Top of RECORDS FOR THE EXERCISE

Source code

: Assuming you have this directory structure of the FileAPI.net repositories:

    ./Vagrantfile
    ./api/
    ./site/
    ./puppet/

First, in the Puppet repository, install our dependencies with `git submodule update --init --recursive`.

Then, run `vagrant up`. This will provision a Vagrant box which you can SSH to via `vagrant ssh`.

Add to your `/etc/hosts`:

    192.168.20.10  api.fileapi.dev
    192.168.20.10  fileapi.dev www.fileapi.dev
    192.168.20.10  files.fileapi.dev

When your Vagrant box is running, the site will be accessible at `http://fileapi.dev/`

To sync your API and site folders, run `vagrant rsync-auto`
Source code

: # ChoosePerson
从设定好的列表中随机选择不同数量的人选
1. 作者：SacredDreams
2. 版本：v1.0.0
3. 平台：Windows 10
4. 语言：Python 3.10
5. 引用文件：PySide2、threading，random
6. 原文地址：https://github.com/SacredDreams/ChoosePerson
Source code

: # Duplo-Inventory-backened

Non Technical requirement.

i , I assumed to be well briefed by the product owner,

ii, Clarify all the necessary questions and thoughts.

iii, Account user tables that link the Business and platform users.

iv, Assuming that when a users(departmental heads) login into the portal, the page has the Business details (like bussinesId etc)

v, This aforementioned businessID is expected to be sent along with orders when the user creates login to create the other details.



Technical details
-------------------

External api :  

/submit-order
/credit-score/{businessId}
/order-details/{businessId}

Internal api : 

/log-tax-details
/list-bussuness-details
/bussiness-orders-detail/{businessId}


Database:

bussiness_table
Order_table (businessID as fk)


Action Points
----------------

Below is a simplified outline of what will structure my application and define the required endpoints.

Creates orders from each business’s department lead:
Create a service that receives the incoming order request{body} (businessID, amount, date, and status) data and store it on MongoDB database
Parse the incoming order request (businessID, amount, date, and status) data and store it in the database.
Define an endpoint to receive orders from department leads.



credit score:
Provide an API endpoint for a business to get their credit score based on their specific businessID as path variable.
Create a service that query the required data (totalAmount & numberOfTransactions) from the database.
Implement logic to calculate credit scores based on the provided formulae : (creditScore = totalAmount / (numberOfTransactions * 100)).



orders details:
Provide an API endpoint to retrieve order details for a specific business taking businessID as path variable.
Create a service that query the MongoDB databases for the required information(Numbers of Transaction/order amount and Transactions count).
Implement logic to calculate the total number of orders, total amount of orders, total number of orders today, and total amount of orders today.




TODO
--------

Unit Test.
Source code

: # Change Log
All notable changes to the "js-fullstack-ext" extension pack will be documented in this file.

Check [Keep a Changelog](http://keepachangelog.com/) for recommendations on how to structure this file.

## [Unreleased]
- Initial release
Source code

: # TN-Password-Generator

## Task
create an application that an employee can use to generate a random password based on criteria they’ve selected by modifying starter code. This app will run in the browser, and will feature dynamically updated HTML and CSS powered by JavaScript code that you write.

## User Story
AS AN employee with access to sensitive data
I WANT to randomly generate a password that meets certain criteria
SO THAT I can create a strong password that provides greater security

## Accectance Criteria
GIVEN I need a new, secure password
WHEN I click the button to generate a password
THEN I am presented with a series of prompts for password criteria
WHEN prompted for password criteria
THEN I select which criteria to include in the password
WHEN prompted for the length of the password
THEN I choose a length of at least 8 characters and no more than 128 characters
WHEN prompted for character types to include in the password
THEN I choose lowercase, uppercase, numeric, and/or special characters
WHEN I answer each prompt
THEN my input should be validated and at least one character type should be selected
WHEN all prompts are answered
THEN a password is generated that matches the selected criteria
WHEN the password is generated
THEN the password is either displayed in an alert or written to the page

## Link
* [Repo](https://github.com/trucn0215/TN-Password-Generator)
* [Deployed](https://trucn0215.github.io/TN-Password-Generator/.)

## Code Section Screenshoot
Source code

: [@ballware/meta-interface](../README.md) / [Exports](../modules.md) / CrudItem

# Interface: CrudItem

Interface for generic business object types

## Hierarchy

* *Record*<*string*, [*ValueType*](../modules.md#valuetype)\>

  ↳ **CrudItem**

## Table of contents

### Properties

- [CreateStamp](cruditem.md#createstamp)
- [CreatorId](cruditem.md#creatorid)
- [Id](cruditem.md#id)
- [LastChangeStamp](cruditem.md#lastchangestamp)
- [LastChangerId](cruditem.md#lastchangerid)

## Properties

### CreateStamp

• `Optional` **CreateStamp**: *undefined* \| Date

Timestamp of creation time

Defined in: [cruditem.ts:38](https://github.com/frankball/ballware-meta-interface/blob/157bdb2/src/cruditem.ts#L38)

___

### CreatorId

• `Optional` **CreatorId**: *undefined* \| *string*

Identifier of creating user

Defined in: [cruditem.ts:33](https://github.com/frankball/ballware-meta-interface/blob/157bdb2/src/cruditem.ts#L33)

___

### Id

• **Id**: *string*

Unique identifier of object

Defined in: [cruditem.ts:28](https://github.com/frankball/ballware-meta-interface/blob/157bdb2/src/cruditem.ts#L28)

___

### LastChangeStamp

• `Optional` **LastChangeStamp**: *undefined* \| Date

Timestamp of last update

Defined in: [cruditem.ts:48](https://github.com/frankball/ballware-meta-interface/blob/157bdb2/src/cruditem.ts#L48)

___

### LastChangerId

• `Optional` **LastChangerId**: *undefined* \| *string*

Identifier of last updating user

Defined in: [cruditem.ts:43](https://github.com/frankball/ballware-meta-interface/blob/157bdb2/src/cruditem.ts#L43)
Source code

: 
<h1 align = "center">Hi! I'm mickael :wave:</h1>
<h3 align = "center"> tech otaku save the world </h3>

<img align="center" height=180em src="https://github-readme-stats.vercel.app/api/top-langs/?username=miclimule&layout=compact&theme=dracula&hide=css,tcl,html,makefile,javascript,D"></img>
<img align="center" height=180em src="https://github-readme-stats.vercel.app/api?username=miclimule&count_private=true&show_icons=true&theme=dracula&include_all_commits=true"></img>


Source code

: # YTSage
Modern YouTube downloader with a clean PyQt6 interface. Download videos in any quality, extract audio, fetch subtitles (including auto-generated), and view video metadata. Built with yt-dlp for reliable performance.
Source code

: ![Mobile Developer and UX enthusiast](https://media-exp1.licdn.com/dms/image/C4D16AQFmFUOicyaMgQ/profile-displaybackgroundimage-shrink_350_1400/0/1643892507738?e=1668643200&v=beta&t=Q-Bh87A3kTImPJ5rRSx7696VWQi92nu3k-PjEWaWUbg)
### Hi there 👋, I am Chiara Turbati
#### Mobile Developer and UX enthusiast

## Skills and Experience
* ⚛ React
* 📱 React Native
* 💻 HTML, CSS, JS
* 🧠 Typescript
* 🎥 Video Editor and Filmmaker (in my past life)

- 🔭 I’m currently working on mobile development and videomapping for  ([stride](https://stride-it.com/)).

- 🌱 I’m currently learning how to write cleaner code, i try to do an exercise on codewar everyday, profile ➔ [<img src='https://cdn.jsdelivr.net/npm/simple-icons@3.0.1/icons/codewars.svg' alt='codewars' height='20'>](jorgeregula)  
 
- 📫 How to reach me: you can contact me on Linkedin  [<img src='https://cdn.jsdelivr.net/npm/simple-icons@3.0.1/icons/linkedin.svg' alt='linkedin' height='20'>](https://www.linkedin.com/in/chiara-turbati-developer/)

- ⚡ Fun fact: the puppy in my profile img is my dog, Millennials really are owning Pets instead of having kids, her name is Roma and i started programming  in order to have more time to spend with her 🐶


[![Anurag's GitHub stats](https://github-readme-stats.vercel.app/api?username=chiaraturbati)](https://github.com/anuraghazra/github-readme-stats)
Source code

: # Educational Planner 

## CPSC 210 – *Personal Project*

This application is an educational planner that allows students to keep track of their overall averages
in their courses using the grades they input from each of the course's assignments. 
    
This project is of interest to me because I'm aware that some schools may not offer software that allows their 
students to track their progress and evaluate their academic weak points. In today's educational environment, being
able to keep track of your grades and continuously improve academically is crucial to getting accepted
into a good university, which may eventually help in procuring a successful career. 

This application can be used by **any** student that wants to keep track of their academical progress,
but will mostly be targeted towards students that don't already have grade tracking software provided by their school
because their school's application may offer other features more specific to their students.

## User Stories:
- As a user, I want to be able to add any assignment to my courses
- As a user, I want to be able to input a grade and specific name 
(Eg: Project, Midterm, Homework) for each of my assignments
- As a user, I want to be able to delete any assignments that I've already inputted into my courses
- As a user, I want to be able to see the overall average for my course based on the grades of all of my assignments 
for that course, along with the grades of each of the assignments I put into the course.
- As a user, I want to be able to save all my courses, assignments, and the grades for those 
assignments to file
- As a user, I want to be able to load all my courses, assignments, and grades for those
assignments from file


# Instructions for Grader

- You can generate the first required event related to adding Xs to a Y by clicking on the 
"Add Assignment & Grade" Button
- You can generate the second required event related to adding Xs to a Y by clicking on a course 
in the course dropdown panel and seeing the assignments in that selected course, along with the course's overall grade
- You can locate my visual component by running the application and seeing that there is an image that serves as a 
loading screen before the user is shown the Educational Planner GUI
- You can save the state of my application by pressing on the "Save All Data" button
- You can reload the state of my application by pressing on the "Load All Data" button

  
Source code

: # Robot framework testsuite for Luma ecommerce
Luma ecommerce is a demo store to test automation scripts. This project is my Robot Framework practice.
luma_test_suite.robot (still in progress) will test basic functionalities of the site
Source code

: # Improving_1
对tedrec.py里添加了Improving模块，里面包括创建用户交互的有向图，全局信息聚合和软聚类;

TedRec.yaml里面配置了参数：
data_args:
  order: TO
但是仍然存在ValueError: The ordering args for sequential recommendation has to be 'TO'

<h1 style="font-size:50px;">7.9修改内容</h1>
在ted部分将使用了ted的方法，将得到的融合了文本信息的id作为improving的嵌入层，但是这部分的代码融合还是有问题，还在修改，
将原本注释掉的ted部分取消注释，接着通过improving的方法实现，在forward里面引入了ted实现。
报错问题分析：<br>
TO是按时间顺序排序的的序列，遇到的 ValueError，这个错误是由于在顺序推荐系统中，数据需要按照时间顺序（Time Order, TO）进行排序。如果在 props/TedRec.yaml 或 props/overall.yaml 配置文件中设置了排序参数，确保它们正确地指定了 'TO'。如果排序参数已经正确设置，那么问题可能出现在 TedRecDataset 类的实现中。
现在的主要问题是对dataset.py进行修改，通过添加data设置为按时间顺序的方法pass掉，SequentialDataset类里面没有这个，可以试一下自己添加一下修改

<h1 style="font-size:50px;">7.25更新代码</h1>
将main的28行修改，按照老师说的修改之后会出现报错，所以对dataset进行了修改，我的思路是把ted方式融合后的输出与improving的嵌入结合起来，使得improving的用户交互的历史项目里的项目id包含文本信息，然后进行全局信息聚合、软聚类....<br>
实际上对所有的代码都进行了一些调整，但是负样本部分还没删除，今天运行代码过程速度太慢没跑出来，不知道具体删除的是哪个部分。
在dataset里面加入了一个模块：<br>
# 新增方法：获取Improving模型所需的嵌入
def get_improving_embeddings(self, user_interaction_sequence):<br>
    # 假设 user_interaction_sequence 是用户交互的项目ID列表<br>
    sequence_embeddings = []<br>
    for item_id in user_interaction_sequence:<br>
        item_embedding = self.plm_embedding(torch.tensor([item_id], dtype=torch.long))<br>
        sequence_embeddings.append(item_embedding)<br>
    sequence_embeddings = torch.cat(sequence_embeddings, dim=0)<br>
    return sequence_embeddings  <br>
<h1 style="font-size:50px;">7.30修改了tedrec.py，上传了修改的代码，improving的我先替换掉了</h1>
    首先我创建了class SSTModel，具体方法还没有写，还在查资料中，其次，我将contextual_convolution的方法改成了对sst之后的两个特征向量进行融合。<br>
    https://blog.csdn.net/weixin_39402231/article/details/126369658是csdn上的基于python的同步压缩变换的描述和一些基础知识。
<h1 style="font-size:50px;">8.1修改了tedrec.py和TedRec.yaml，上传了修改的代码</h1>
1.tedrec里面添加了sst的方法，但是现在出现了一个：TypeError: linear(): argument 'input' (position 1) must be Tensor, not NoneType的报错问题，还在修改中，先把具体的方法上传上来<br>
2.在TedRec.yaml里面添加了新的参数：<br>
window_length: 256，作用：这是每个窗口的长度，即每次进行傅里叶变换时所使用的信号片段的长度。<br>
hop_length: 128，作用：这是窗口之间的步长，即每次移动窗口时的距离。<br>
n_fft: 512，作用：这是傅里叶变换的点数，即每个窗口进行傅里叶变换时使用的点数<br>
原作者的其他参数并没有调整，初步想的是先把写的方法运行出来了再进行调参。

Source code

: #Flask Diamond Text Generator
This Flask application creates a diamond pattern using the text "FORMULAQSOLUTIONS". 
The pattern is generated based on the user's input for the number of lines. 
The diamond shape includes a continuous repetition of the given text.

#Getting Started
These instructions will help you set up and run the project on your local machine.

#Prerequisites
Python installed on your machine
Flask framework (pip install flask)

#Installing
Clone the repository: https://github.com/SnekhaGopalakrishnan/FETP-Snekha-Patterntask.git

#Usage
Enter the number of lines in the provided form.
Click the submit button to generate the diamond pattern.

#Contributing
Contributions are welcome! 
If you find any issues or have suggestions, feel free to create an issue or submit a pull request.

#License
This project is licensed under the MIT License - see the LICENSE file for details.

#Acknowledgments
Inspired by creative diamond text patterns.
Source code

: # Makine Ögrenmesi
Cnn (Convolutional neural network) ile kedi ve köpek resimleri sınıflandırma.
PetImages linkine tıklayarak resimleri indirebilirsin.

Bottom of RECORDS FOR THE EXERCISE

Return all lines of the material above in which the word "save" occurs.

* **WRITTEN ANSWER**:
<h3 align = "center"> tech otaku save the world </h3>
- As a user, I want to be able to save all my courses, assignments, and the grades for those 
- You can save the state of my application by pressing on the "Save All Data" button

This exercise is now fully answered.